* Listed records *
* * * *

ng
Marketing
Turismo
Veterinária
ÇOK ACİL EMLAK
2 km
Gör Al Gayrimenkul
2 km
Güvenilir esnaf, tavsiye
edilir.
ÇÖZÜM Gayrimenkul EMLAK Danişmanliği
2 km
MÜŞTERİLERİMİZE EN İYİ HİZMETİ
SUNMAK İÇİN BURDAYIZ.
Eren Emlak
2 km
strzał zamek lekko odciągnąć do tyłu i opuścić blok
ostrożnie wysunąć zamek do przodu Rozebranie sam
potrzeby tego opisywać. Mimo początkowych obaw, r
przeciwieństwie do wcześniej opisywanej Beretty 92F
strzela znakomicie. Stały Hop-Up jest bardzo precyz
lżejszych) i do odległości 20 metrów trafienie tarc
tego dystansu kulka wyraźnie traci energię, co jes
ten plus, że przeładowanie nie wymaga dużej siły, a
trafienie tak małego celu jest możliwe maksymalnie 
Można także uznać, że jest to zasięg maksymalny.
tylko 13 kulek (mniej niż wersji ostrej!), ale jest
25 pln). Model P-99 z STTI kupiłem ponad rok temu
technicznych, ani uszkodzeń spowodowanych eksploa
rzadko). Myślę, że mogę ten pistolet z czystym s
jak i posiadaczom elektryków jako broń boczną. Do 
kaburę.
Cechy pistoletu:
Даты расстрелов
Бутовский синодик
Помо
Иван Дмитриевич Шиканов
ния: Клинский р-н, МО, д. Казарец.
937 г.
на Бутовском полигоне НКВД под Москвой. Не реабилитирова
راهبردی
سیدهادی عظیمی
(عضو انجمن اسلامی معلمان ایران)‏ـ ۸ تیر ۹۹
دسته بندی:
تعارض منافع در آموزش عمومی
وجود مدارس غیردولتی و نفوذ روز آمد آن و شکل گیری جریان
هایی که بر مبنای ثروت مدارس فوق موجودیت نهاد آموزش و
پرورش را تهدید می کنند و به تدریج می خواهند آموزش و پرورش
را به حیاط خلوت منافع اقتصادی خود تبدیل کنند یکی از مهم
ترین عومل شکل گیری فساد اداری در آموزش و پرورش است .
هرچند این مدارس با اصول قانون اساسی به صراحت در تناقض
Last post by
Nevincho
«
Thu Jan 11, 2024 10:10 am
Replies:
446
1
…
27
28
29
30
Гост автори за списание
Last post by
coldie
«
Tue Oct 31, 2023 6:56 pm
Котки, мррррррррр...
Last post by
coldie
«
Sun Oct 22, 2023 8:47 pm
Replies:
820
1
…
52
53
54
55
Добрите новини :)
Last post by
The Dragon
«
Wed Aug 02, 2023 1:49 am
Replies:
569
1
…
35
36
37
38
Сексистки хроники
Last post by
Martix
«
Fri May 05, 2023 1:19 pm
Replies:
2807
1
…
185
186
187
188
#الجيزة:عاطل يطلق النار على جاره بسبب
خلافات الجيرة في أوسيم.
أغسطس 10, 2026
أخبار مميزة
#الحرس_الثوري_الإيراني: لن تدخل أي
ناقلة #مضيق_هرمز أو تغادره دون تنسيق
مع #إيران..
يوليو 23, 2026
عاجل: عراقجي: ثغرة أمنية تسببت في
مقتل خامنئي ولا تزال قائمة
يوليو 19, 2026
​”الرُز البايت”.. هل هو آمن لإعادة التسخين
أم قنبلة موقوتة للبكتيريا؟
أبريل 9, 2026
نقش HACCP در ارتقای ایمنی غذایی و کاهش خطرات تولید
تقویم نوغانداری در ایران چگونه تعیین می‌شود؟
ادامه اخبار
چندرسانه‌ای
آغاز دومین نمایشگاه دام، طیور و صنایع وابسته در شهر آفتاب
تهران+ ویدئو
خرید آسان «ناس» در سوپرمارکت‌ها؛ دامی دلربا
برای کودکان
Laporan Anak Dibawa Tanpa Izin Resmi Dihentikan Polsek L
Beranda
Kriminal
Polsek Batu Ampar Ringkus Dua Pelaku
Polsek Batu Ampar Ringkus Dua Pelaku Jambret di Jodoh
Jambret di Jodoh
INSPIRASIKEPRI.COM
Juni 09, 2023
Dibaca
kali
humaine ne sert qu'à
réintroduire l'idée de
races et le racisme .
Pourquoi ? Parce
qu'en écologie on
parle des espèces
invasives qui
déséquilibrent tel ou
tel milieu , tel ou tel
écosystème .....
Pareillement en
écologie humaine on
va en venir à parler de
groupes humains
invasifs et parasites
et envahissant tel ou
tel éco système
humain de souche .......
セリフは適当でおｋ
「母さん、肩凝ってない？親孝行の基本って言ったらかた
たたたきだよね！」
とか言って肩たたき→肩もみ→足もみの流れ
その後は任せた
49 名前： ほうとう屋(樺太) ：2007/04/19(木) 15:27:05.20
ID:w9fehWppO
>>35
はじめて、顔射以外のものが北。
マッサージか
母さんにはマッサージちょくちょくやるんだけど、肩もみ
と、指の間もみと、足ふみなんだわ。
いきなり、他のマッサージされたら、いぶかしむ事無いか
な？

* * * *

* What you are asked to do *
Copy out every line of the listing above verbatim, from the first line to the last.

* Task result *
ng
Marketing
Turismo
Veterinária
ÇOK ACİL EMLAK
2 km
Gör Al Gayrimenkul
2 km
Güvenilir esnaf, tavsiye
edilir.
ÇÖZÜM Gayrimenkul EMLAK Danişmanliği
2 km
MÜŞTERİLERİMİZE EN İYİ HİZMETİ
SUNMAK İÇİN BURDAYIZ.
Eren Emlak
2 km
strzał zamek lekko odciągnąć do tyłu i opuścić blok
ostrożnie wysunąć zamek do przodu Rozebranie sam
potrzeby tego opisywać. Mimo początkowych obaw, r
przeciwieństwie do wcześniej opisywanej Beretty 92F
strzela znakomicie. Stały Hop-Up jest bardzo precyz
lżejszych) i do odległości 20 metrów trafienie tarc
tego dystansu kulka wyraźnie traci energię, co jes
ten plus, że przeładowanie nie wymaga dużej siły, a
trafienie tak małego celu jest możliwe maksymalnie 
Można także uznać, że jest to zasięg maksymalny.
tylko 13 kulek (mniej niż wersji ostrej!), ale jest
25 pln). Model P-99 z STTI kupiłem ponad rok temu
technicznych, ani uszkodzeń spowodowanych eksploa
rzadko). Myślę, że mogę ten pistolet z czystym s
jak i posiadaczom elektryków jako broń boczną. Do 
kaburę.
Cechy pistoletu:
Даты расстрелов
Бутовский синодик
Помо
Иван Дмитриевич Шиканов
ния: Клинский р-н, МО, д. Казарец.
937 г.
на Бутовском полигоне НКВД под Москвой. Не реабилитирова
راهبردی
سیدهادی عظیمی
(عضو انجمن اسلامی معلمان ایران)‏ـ ۸ تیر ۹۹
دسته بندی:
تعارض منافع در آموزش عمومی
وجود مدارس غیردولتی و نفوذ روز آمد آن و شکل گیری جریان
هایی که بر مبنای ثروت مدارس فوق موجودیت نهاد آموزش و
پرورش را تهدید می کنند و به تدریج می خواهند آموزش و پرورش
را به حیاط خلوت منافع اقتصادی خود تبدیل کنند یکی از مهم
ترین عومل شکل گیری فساد اداری در آموزش و پرورش است .
هرچند این مدارس با اصول قانون اساسی به صراحت در تناقض
Last post by
Nevincho
«
Thu Jan 11, 2024 10:10 am
Replies:
446
1
…
27
28
29
30
Гост автори за списание
Last post by
coldie
«
Tue Oct 31, 2023 6:56 pm
Котки, мррррррррр...
Last post by
coldie
«
Sun Oct 22, 2023 8:47 pm
Replies:
820
1
…
52
53
54
55
Добрите новини :)
Last post by
The Dragon
«
Wed Aug 02, 2023 1:49 am
Replies:
569
1
…
35
36
37
38
Сексистки хроники
Last post by
Martix
«
Fri May 05, 2023 1:19 pm
Replies:
2807
1
…
185
186
187
188
#الجيزة:عاطل يطلق النار على جاره بسبب
خلافات الجيرة في أوسيم.
أغسطس 10, 2026
أخبار مميزة
#الحرس_الثوري_الإيراني: لن تدخل أي
ناقلة #مضيق_هرمز أو تغادره دون تنسيق
مع #إيران..
يوليو 23, 2026
عاجل: عراقجي: ثغرة أمنية تسببت في
مقتل خامنئي ولا تزال قائمة
يوليو 19, 2026
​”الرُز البايت”.. هل هو آمن لإعادة التسخين
أم قنبلة موقوتة للبكتيريا؟
أبريل 9, 2026
نقش HACCP در ارتقای ایمنی غذایی و کاهش خطرات تولید
تقویم نوغانداری در ایران چگونه تعیین می‌شود؟
ادامه اخبار
چندرسانه‌ای
آغاز دومین نمایشگاه دام، طیور و صنایع وابسته در شهر آفتاب
تهران+ ویدئو
خرید آسان «ناس» در سوپرمارکت‌ها؛ دامی دلربا
برای کودکان
Laporan Anak Dibawa Tanpa Izin Resmi Dihentikan Polsek L
Beranda
Kriminal
Polsek Batu Ampar Ringkus Dua Pelaku
Polsek Batu Ampar Ringkus Dua Pelaku Jambret di Jodoh
Jambret di Jodoh
INSPIRASIKEPRI.COM
Juni 09, 2023
Dibaca
kali
humaine ne sert qu'à
réintroduire l'idée de
races et le racisme .
Pourquoi ? Parce
qu'en écologie on
parle des espèces
invasives qui
déséquilibrent tel ou
tel milieu , tel ou tel
écosystème .....
Pareillement en
écologie humaine on
va en venir à parler de
groupes humains
invasifs et parasites
et envahissant tel ou
tel éco système
humain de souche .......
セリフは適当でおｋ
「母さん、肩凝ってない？親孝行の基本って言ったらかた
たたたきだよね！」
とか言って肩たたき→肩もみ→足もみの流れ
その後は任せた
49 名前： ほうとう屋(樺太) ：2007/04/19(木) 15:27:05.20
ID:w9fehWppO
>>35
はじめて、顔射以外のものが北。
マッサージか
母さんにはマッサージちょくちょくやるんだけど、肩もみ
と、指の間もみと、足ふみなんだわ。
いきなり、他のマッサージされたら、いぶかしむ事無いか
な？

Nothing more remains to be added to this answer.